Participate in PPerfLab research in developing performance tools for medium to large scale HPC workflows. We are developing monitoring tools to provide useful feedback to developers to guide them in addressing performance issues in their code, particularly related to workflows (applications that comprise some number of separate applications, libraries, and/or platforms) and data movement. This development requires testing various codes and gathering performance measurements with a number of different performance tools.
Job Description
This work will entail conducting experiments with MPI- and OpenACC-based codes, possibly in combination with python scripts and a visualization tool. You will be learning and using a variety of tools to evaluate the runtime performance.

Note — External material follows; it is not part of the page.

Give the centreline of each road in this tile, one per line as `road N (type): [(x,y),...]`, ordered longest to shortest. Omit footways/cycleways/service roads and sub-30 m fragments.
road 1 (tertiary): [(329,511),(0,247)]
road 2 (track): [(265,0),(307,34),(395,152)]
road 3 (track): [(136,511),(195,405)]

The particular focus will be the data movement and storage. The student will receive training in using a shared cluster environment, using the Lustre parallel file system, and using a variety of development tools. Also additional training if needed for writing simple MPI and OpenACC - based codes. One application of focus will be a drought prediction code developed at Portland State in a collaborative research project.
Computational Resources
Use of XSEDE Resources This project will use time on Linux clusters, on the PSU Coeus cluster, and on machines in the PI's laboratory. Our lab has only a small older 16-node Linux cluster with a "mini-Lustre" installation for initial learning. We hope to use SDSC's Comet or a similar XSEDE resource to allow the student to learn how to run science codes at the medium scale using SLURM or a similar resource manager and state of the art performance tools.
Contribution to Community
This project will provide direct HPC training and experience to two undergraduate computer science students. They will be part of our PPerfLab research group and will be mentored by both the PI and the group's Ph.D. students. We will encourage them to present their efforts in a poster.
Position Type
Apprentice
Training Plan
The students are encouraged to take Parallel Programming or Introduction to Performance in Winter quarter, if that is possible then they already will have some exposure to MPI and the basics of parallel computing and performance. Our first step will be to get them hands on practice running a set of codes we provide, with some measurement tools. This will require a learning step for the performance tools. Once the learning curve is achieved, they will do actual runs to collect data we need for our research, first on our own facilities, and then, if they have been fast learners, on a larger remote facility. They will be welcome to contribute ideas for new features we might develop for tools. The PPerfLab graduate students will participate in mentoring and training the undergraduates.
Student Prerequisites/Conditions/Qualifications
Students must have completed a course in operating systems (at PSU this is CS 201 and CS 333) and be able to program in C/C++ in a linux environment. They must have good English communication skills both written and oral to participate in the research group meetings and prepare a poster for their work.
Ideally the students will have taken either Parallel Programming or Introduction to Performance.